Ma se, come dice la nostra massima, l’uomo che cerca di uscire dal suo bel palazzo, per eliminare la noia, guarda fuori, trova che non c’è nulla di meglio della sua condizione, e ritorna all’interno. Lì troverà il suo consueto «male di vivere», ma avrà la consapevolezza e quasi il sollievo che la vita umana, quella di tutti, è soggetta allo stesso male che prova lui.

 


«adversarum impetus rerum viri fortis non vertit animum: manet in statu et quidquid evenit in suum colorem trahit»

Seneca, De providentia, II, 1

“l’assalto delle avversità non abbatte l’animo dell’uomo forte: egli rimane nel suo stato e qualsiasi cosa accada la assorbe nel proprio aspetto.”

 

Il tema evidenziato dalla frase di Seneca è quello non certo insignificante della vita come sofferenza. E il grande autore latino si sofferma a riflettere sulla domanda rivoltagli dall’amico Lucilio: «Perché , se il mondo è governato dalla provvidenza, ai buoni càpitano tante disgrazie?». La risposta di Seneca è che la sofferenza è una sorta di esercizio che Dio ci assegna, perché la virtù possa esistere e fortificarsi. E non diversamente da un soldato, la «milizia» a cui siamo sottoposti è il banco di prova per l’uomo che deve diventare forte e saggio; per essere veramente tale, le avversità devono scivolare via o essere assorbite, e quindi l’uomo saggio diventerà più forte degli eventi fortuiti ed esterni.

 

          «vita festinat; mors interim aderit, cui velis nolis vacandum est.»

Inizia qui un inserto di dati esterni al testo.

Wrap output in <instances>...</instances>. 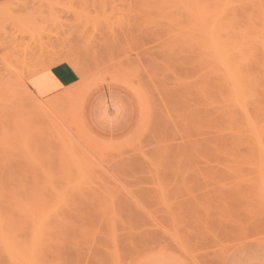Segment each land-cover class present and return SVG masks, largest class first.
I'll return each mask as SVG.
<instances>
[{"label": "rangeland", "instance_id": "1", "mask_svg": "<svg viewBox=\"0 0 264 264\" xmlns=\"http://www.w3.org/2000/svg\"><path fill=\"white\" fill-rule=\"evenodd\" d=\"M4 5L0 219L21 249L40 245L28 264H264V0ZM217 33L241 56L240 91ZM61 63L80 83L32 113L30 75ZM95 87L135 106L122 141L86 125ZM0 244V264H15Z\"/></svg>", "mask_w": 264, "mask_h": 264}, {"label": "crops", "instance_id": "2", "mask_svg": "<svg viewBox=\"0 0 264 264\" xmlns=\"http://www.w3.org/2000/svg\"><path fill=\"white\" fill-rule=\"evenodd\" d=\"M13 0H0V5ZM79 74L67 63L54 66L50 71H44L31 77L28 87L39 97L49 98L62 93L71 86L80 83ZM71 85V86H70ZM104 88H93L84 107V119L91 132L99 139L117 142L127 138L136 125L135 106L129 103L123 95L116 91H106ZM127 102V104H126ZM122 103L130 113L127 118L119 119V108ZM125 103V104H124ZM129 105V106H128ZM131 107V108H130ZM96 116H92V114Z\"/></svg>", "mask_w": 264, "mask_h": 264}, {"label": "bare ground", "instance_id": "3", "mask_svg": "<svg viewBox=\"0 0 264 264\" xmlns=\"http://www.w3.org/2000/svg\"><path fill=\"white\" fill-rule=\"evenodd\" d=\"M7 11H9V7L8 6H6V5H1L0 6V16H5V15H7ZM3 19V18H2ZM221 33V32H220ZM219 33H217V35L215 36V39L216 40H214L215 41V43H216V47H217V49H215V50H218V52H219V54H218V52H217V54L219 55V59H220V64L222 63V65H223V67L222 68H225L224 69V71H226L225 73L229 76L230 74H231V76L229 77V78H233V80H232V78L230 79V81H232L231 82V84H234L237 88H238V91H240L239 90V88L241 89V87H242V79H241V77H240V75H239V69H238V67L240 66V65H236L235 63H234V60H236V58L237 59H239L238 57L240 56V55H238V53H236L234 56L232 55L233 54V52H231L230 50L228 51L227 50V46H226V43L224 42V35H218ZM213 38V37H212ZM252 39V38H251ZM256 39L258 40V38L256 37ZM226 40V39H225ZM230 41V40H229ZM260 41V40H259ZM233 42H235V43H237L238 44V42H236V41H232V44H233ZM263 43V46H264V42H262ZM252 44V43H251ZM227 45H230V44H227ZM239 45H240V43H239ZM253 45V44H252ZM255 45H256V43H255ZM258 45V44H257ZM42 46V45H41ZM235 46V45H234ZM240 46H242V44L240 45ZM251 46V45H250ZM236 47H238V46H236ZM255 47V46H254ZM253 47V48H254ZM42 48V47H41ZM252 48V47H251ZM249 49V50H251L252 51V49ZM263 48V47H262ZM239 49V48H238ZM236 51V50H235ZM242 51H243V47H242ZM264 51V50H263ZM238 52H239V50H238ZM250 52V51H249ZM241 53V50H240V52H239V54ZM243 54V53H242ZM237 55H238V57H237ZM236 57V58H235ZM241 57V56H240ZM235 58V59H234ZM69 61H70V59L69 58H67ZM66 59V60H67ZM218 59V60H219ZM65 60V61H66ZM67 60V62L69 63V61ZM62 61H64V60H62ZM61 62V61H60ZM59 61H57V64L58 63H60ZM235 62H237V61H235ZM54 64H55V62H53ZM52 63V64H53ZM70 63H71V61H70ZM239 64V63H238ZM51 65V64H50ZM71 65V64H70ZM72 66H73V64H72ZM242 67V66H241ZM42 68V67H41ZM53 67L52 66H47V67H45V68H43V70L42 71H39L38 70V72L37 71H35V73L33 72V74L32 75H30V78L31 77H34V76H37L38 74H40L41 72H44V71H50L51 69H52ZM240 70H241V68H240ZM77 71V70H76ZM243 71V70H242ZM228 72V73H227ZM80 72H78V74H79ZM241 73V72H240ZM244 76V75H243ZM244 81V80H243ZM246 81V80H245ZM79 83V82H78ZM26 85V84H25ZM233 85V86H234ZM71 86V85H70ZM77 86V85H76ZM234 86V87H235ZM235 87V88H236ZM25 88H26V92L29 94H27V96H28V98L27 97H25V98H27V100H29L30 102H29V104L31 105L30 107H29V105L27 106L28 108H30V110L32 109V113H36V115H40V114H46V113H48V112H50L51 110H53V109H55V108H57L58 107V105L60 104V102H63L62 101V97L59 95V94H56V95H54V96H52V97H49V98H46V99H41V97H39L38 95H36L34 92H31V90H29L28 89V87H27V85L25 86ZM24 88V89H25ZM71 88L72 89H75V88H73L72 86H71ZM70 88V89H71ZM245 88H246V86H245ZM244 88H242V90H243ZM92 89H88L86 92H85V94H84V97L87 95V94H89V92L91 91ZM245 90V89H244ZM246 91V90H245ZM66 92H67V90H66ZM71 93V92H70ZM239 93V92H238ZM91 95V94H90ZM64 96H66V95H64ZM24 98V99H25ZM88 98V97H87ZM242 98V97H241ZM80 100H81V98H80ZM23 101H25L26 102V99L25 100H23ZM66 101V100H65ZM28 102V101H27ZM81 102V101H80ZM78 103H79V100H78ZM81 104H82V102H81ZM125 104V103H124ZM126 104H127V102H126ZM81 106V105H80ZM119 108H117V106H116V110H117V112H119V119H122L123 120V118L125 119V118H127V114H129V116H130V113H129V111L130 110H128L127 108H125L124 107V105L122 104V103H120L119 104ZM129 106V105H128ZM131 108V107H130ZM83 112V111H82ZM37 113H39V114H37ZM80 115H81V113H79ZM78 115V114H77ZM83 115V114H82ZM92 116L94 117V116H96V114L94 113V114H92ZM80 121V120H79ZM80 126H81V128H82V130L83 131H85V129L83 128V125H82V123H81V121H80ZM103 142V141H102ZM66 144V143H65ZM0 217H2L1 215H0ZM33 218V217H32ZM35 219H37V218H35ZM34 219V220H35ZM42 219V218H41ZM34 220H31V222L33 221L34 222ZM38 221H40V220H38ZM38 221H36V222H38ZM48 221H50V219L48 220ZM2 222H3V224L5 225V227H9V225H6L5 224V222L4 221H2L1 219H0V238H1V240H2V242H4V243H6V244H8L11 248H13V249H17V250H19L20 251V253L18 254V255H14L15 257H14V262H15V264H25V262H27V264H28V261H30L29 260V257H30V255H35L36 253H39V252H36V250H34L36 247L38 248L40 245H37L38 243L36 242L35 243V245H33V247H35V248H33L32 247V245H31V243H30V248L28 249L27 248V246H25L26 248H27V250L26 251H24L26 248L25 247H23V249H21L22 248V245H20L19 246V244H17L15 241H13L12 239H11V237H9L11 234H13V233H11V234H7V232L8 231H10V229L9 230H7V232L5 233V231H4V227L2 228ZM40 222H43V221H40ZM51 222V221H50ZM49 222V223H50ZM44 223H46V224H48V222L47 221H45ZM44 223H42V225H44L45 226V224ZM2 224V225H1ZM32 224V223H31ZM36 225H38V224H32L31 226H36ZM52 227V225L50 224H48V227ZM41 227H43V226H41ZM49 227V228H50ZM9 228H11V227H9ZM35 228V227H34ZM33 228V232L34 231H36L35 229ZM12 229V228H11ZM43 229L45 230V227H43ZM47 229V228H46ZM52 229V228H51ZM42 230V229H41ZM12 231H13V229H12ZM38 232H39V234L41 233V234H43L44 232L43 231H40V230H37ZM47 231V230H46ZM52 231V230H51ZM51 231H49L48 230V232H50L51 233ZM148 232H147V234L148 233H150L149 231L150 230H147ZM14 232V231H13ZM9 233V232H8ZM156 233V232H155ZM34 234V233H33ZM41 234H40V236H41ZM48 233L46 232V238H49L48 236ZM50 235V234H49ZM152 235V237H153V234L151 233L150 234V236ZM40 236L38 235L37 236V239L38 238H40ZM42 238L40 239V241L43 239V236H41ZM157 237V236H156ZM12 238H13V235H12ZM46 238H44V239H46ZM1 240H0V243H2L1 242ZM23 243V242H22ZM21 243V244H22ZM27 243V242H26ZM34 243V242H33ZM246 243V242H245ZM24 244H25V242H24ZM39 244H40V242H39ZM0 245H3V244H0ZM5 245V244H4ZM28 245V244H27ZM8 246V247H9ZM28 246V247H29ZM239 246H241V245H239ZM1 248H2V250H3V247L2 246H0ZM6 247H7V245H6ZM7 247V248H8ZM21 247V248H20ZM32 247V248H31ZM12 249V250H13ZM40 249V251H41V248H39ZM38 249V250H39ZM11 250V249H10ZM37 250V251H38ZM235 250V249H234ZM8 251V250H7ZM14 251H16V250H14ZM13 252V251H12ZM11 253V252H10ZM229 253V252H228ZM228 253H226L225 254V256L228 254ZM13 254H16V253H14L13 252ZM7 255H8V252H7ZM36 256V255H35ZM33 256H31V258H32ZM12 258V257H11ZM231 258V257H230ZM33 259V258H32ZM32 259H31V262H29L30 264H32V262H34V261H32ZM224 259H225V257H224ZM224 259H223V261H224ZM34 260V259H33ZM36 261V260H35ZM230 261V260H229ZM232 262H234V261H232ZM238 262V261H237Z\"/></svg>", "mask_w": 264, "mask_h": 264}]
</instances>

Seneca, De brevitate vitae, VIII, 5

“la vita si affretta: nel frattempo si avvicinerà la morte, per la quale, che tu voglia o no, bisogna avere tempo.”

Seneca si riferisce al fatto che dobbiamo costantemente prepararci non solo a vivere, ma anche a morire. In un altro passo afferma: «Così ogni giorno deve essere disposto come se raccogliesse le forze e consumasse e raccogliesse la vita.». «Chi obbedisce volentieri agli ordini evita la parte più dura della schiavitù: fare quello che non vuole», l’ordine in questo caso è di disporci con animo sereno di fronte alle circostanze, alle imperscrutabili leggi di natura.

GRAMMATICA

vacandum est è la cosiddetta «perifrastica passiva», struttura sintattica che indica in latino l’idea di “dovere”.

 

 

                                    «quamvis vetus arbustum posse transferri.»

Seneca, Ep. ad Lucilium 86, 14

“Benché vecchio, un albero può essere trapiantato.”

Frase molto famosa e citata già nel Medioevo, esprime una rivalutazione del ruolo e delle possibilità di una fase della vita umana, la vecchiaia. L’anziano è paragonato ad un albero che può «riprendere» il ritmo vitale attivo, in buone condizioni fisiche e mentali.

 

«hoc iter vitae assiduum et citatissimum quod vigilantes dormientesque eodem gradu facimus occupatis non apparet nisi in fine».

Seneca, De brevitate vitae IX, 5

“questo viaggio della vita, costante e velocissimo, che percorriamo con la stessa andatura da svegli e da addormentati, non si manifesta agli affaccendati se non alla fine”.

Seneca esprime spesso la sua disapprovazione e il suo rimprovero nei confronti degli «occupati», degli affaccendati, di coloro cioè che, in preda ad un’ansia continua, passano la loro vita ad organizzare costantemente il loro futuro e si vantano della loro lungimiranza. Non capiscono che il dipendere dal domani distrugge il loro presente. Ad un certo punto si trovano davanti la vecchiaia, alla quale sono arrivati impreparati e indifesi, e di fronte alla quale mostrano un atteggiamento infantile.

GRAMMATICA

vigilantes e dormientes sono due participi presenti. Letteralmente: «stando svegli» e «dormendo».